A guide to sending a post-interview thank you note

Many jobseekers think that sending a thank you note to their interviewers is an outdated or useless gesture. Open Access BPO, a call center in the Philippines, explains why this practice is still very useful in your job search and how you can do it effectively.

Believe it or not, following up after your job interview can influence your chances of landing the job. Many jobseekers think that there’s nothing they can do to impress their prospective employers after the big day. This should not be the case. Sending your interviewer a customized note of appreciation can help you distinguish yourself from the other candidates. At the same time, it presents a good opportunity for you to reinforce your desire to join the company.

The last thing you want to happen is lose the job offer because the employer forgot how amazing you were during the interview. This can happen especially if all interviews done by the company are very much similar to one another or the candidates share a great deal of commonality.

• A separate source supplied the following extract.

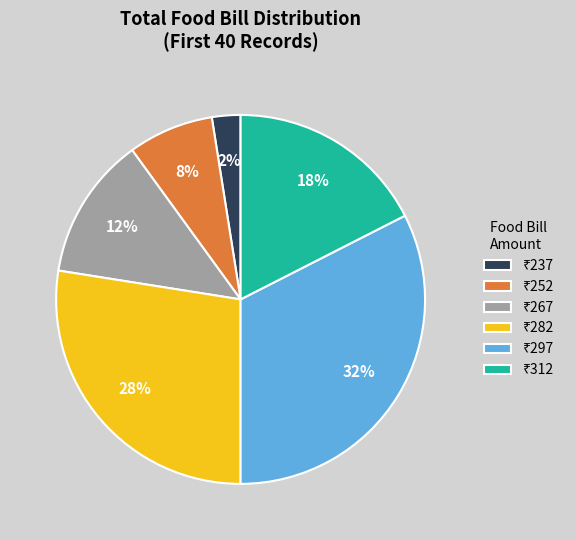

Is there any slice that represents more than half of the pie?

No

Sending a thank you note is not just about impressing the employers, it’s actually an acceptable and widely-practiced way of following up with them. You’re not the first person to do it, so there’s no point in thinking twice, unless the company instructed you not to do so. If you’re scared that you would look too persistent by sending one, then you’re missing your chance to stay ahead of the competition.

What not to do

A thank you note should be sent not later than 24 to 48 hours after the interview. Sending it right after the interview by pre-composing a note disables you from referencing what transpired during the conversation. If you make it too obvious that you composed the note ahead of time, say by handing the note to the receptionist as you leave, it defeats the purpose of the gesture and makes it less impressive. Sending the note several days or weeks post-interview is not going to be viewed in a positive light either.

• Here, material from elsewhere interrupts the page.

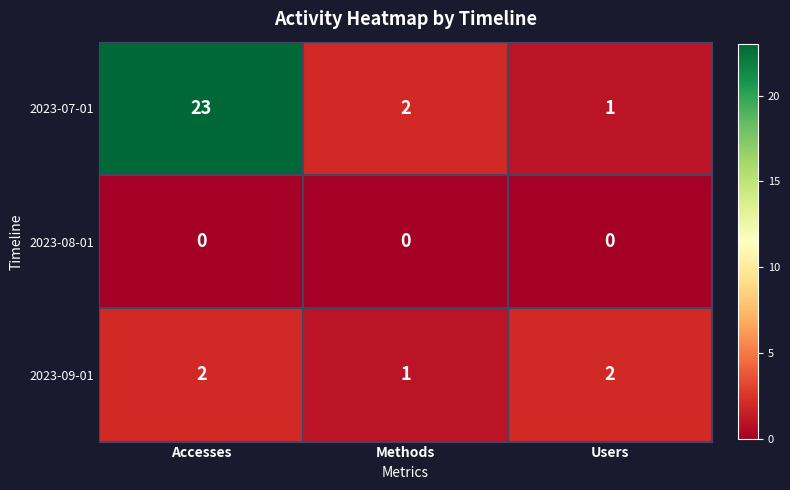

At which category is the sum across all series the highest?

Accesses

Never think of sending a thank you note as just another task to tick off in your job application checklist. By just dutifully following this suggestion without personalizing the communication, you run the risk of sending generic notes that send the signal that you’re just doing it because you are supposed to.

Never send your notes together with a gift or token. If you give your interview a fruit basket or an expensive present, you create awkwardness between the two of you. If you really don’t meet the qualifications, the gift can’t do anything to change that. And if it turns out you really were qualified for the position and got the job later on, spending too much on a rather simple gesture can imply that you got the position because of indulging or bribing your employer.

How to do it right

Each employer has his unique flair or style. Meaning, you can’t assume that a generic thank you note template will work for all types of managers. You must customize the content of the note to meet the preferences of your employer. Your conversation can say a thing or two about the person you are going to send the note to, so make use of your experience as a guide in personalizing your message.

Keep your note short. You can reiterate your special skills or add some details that you failed to mention during the interview. But no matter what happens, do not overdo it. Keep it simple and brief. There’s a reason why it’s called a note and not a letter or thesis. The main goal is to express your enthusiasm and interest without having to write a full-length essay.

Last but not the least, don’t forget to proofread your thank you note. Check for errors in spelling and grammar. Most importantly, don’t misspell your employer’s name or title. Doing so can reflect lack of research or simply carelessness.

Landing your dream job is a goal that requires strategy. You need to put your best foot forward. You can’t just sit in one corner and see those job opportunities pass you by one after another. Sometimes a little push can make a big difference. Sending a thank you note is a smart and professional way to remind your employers that you don’t just sincerely want the job, but you are also a perfect fit for the company.